Foodbanks have struggled to meet demand. (File photo)
Foodbanks have struggled to meet demand. (File photo)

In order to give local businesses a boost this year during the shortened summer season, leaders in the region have called for tourism-specific assistance from the treasury – partially delivered with a cut on VAT for the hospitality and tourism industry in a statement by Rishi Sunak in early July.

To tackle the decline in visitors, the Torbay Economic Development Company, which is wholly owned by Torbay council, is also pursuing some £43m in government schemes in order to boost town centres in Paignton and Torquay – backed by £80-£100m of private investment.

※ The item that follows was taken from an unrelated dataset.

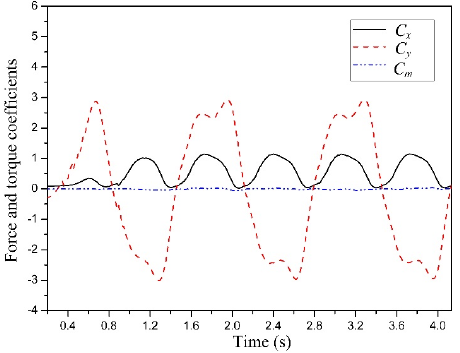
Figure 7. Performance curves of caudal fin.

Recovering from coronavirus in the bay isn’t just about getting holidaymakers to return, however. Leaders are also looking to reposition the economy and encourage entrepreneurs to relocate to the area. A £25m investment saw the opening of the Electronics and Photonics Innovation Centre and South Devon College’s Hi Tech Digital Centre in 2019, and there are hopes that as Covid-19 dismantles our ideas about work and industry, a location like Torbay will become more attractive to leading companies.

“The fact that you haven’t got a 360-degree market is definitely a challenge – a lot of demand on the area comes in the summer months when the population can go up by anywhere from 70% to 100% depending on the week,” Denby said.

Shifting the local economy away from its reliance on tourism could be a key to its survival in the long term.

“We don’t want to go back,” said Swithin Long. “‘Normal’ wasn’t the best place to be anyway because of the underlying issues we’ve faced.”